A more constructive framework to use than marriage is one of a changing business, rather than a changing relationship. Whatever the solid economic benefits of EU membership, the British people decided the social and democratic costs had become too great. So now we must adapt.

Brexit should be as much about innovating in what we make and create as it is about seeking to renew our trading deals with the world. New products must be sought alongside new markets. This doesn’t have to mean cutting corners or cutting jobs, but it does mean being prepared to learn new skills and invest in helping those in industries that are struggling to make this leap to move on. The UK has an incredible and varied set of services and products to offer the world, but will need to focus on what we do well and uniquely here to thrive. This is easier said than done, but can also offer hope. Specialising and skilling up also means we can resist those who want us to jettison hard-won environmental and social protections as an alternative. 
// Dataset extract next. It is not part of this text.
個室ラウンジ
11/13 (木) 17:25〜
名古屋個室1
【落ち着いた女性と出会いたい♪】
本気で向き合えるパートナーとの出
Most accept such a transition will take time. But what is contested is that it will require openness. However, handing the public a done deal - however well mediated - will do little to address the division within our country. Ensuring the best deal in a way that can garner the public support it needs to work requires strong feedback channels. That is why transparency about the government's plans for Brexit is so important. Of course, a balance needs to be struck with the need to protect negotiating positions, but scrutiny by parliament- and by extension the public- will be vital. With so many differing factors at stake and choices to be made, MPs have to be able and willing to bring their constituents into the discussion not just about what Brexit actually entails, but also what kind of country Britain will be during and after the result - and their role in making it happen. 

Those who want to claim the engagement of parliament and the public undermines the referendum result are still in stages one and two of this debate, looking for someone to blame for past injustices, not building a better future for all. Our Marmite may be safe for the moment, but Brexit can’t remain a love it or hate it phenomenon. It’s time for everyone to get practical.